(Difference listings)
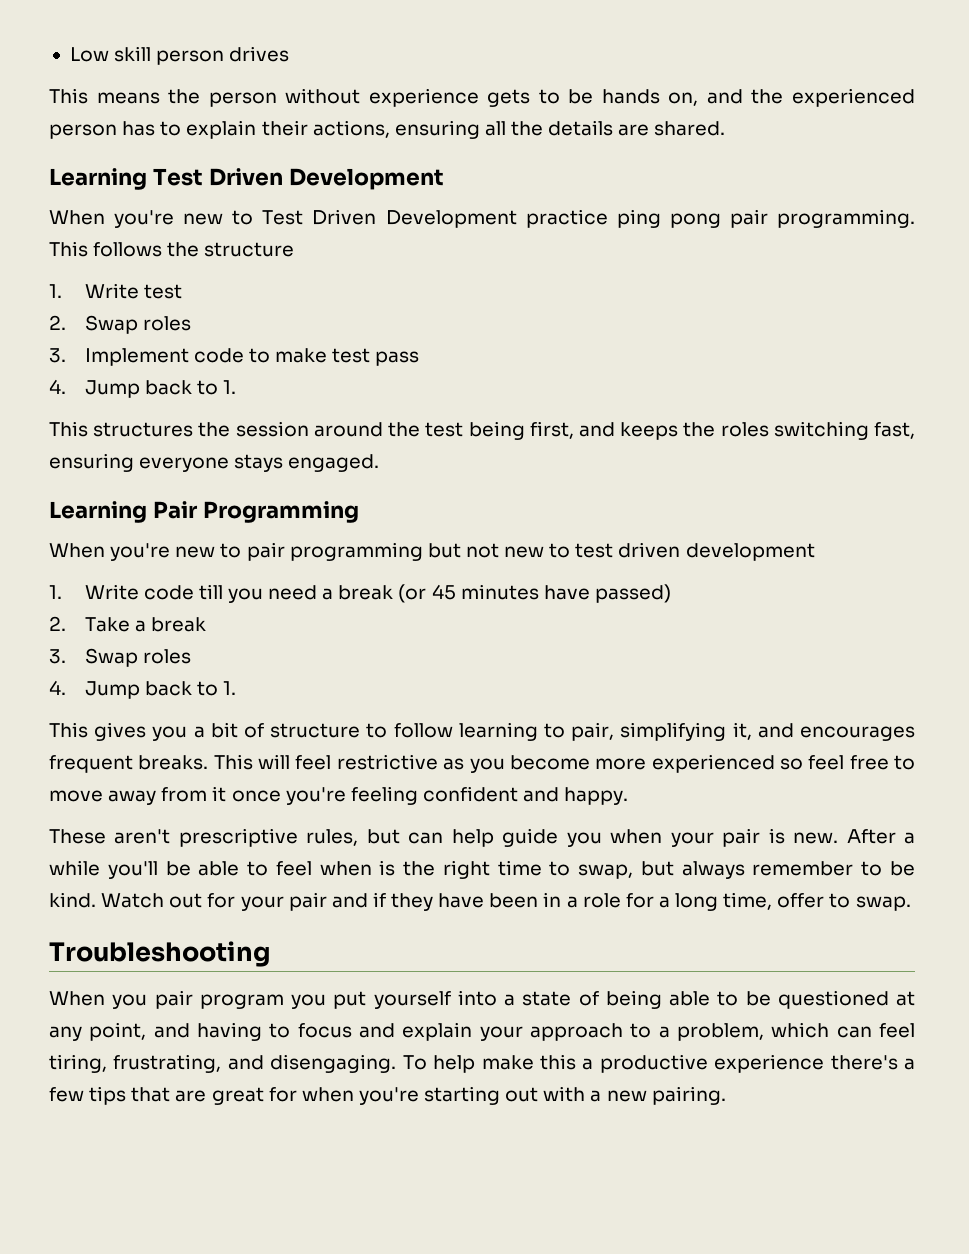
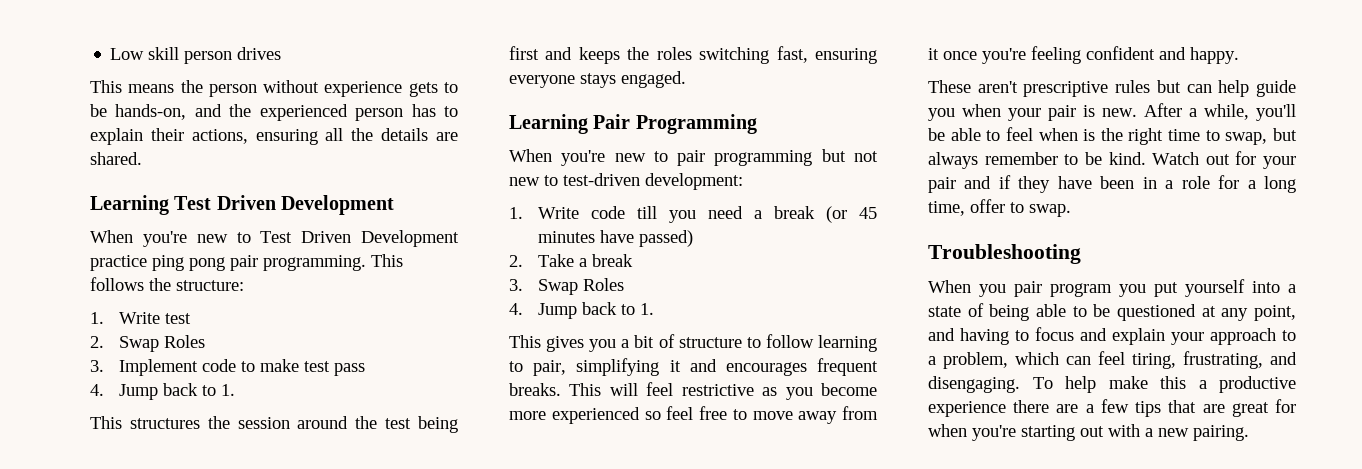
[601,89,699,106] hands on, -> [115,104,187,120] hands-on,
[204,242,295,257] structure -> [176,280,244,291] structure:
[142,316,191,331] roles -> [163,335,205,348] Roles
[529,421,574,439] first, -> [509,46,539,60] first
[575,542,815,561] test driven development -> [563,173,743,190] test-driven development:
[142,649,191,664] roles -> [582,278,624,291] Roles
[732,722,752,740] it, -> [669,360,681,372] it
[306,829,359,846] rules, -> [1115,80,1151,93] rules
[49,860,100,876] while -> [1204,104,1249,120] while,
[830,1055,898,1070] there's -> [1013,400,1079,413] there are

PROBLEM: Starting at the line with "[306,829,359,846] rules, ->", copy every line down to the last one above, exactly as written and with nothing else.

RESPONSE TO THE TASK:
[306,829,359,846] rules, -> [1115,80,1151,93] rules
[49,860,100,876] while -> [1204,104,1249,120] while,
[830,1055,898,1070] there's -> [1013,400,1079,413] there are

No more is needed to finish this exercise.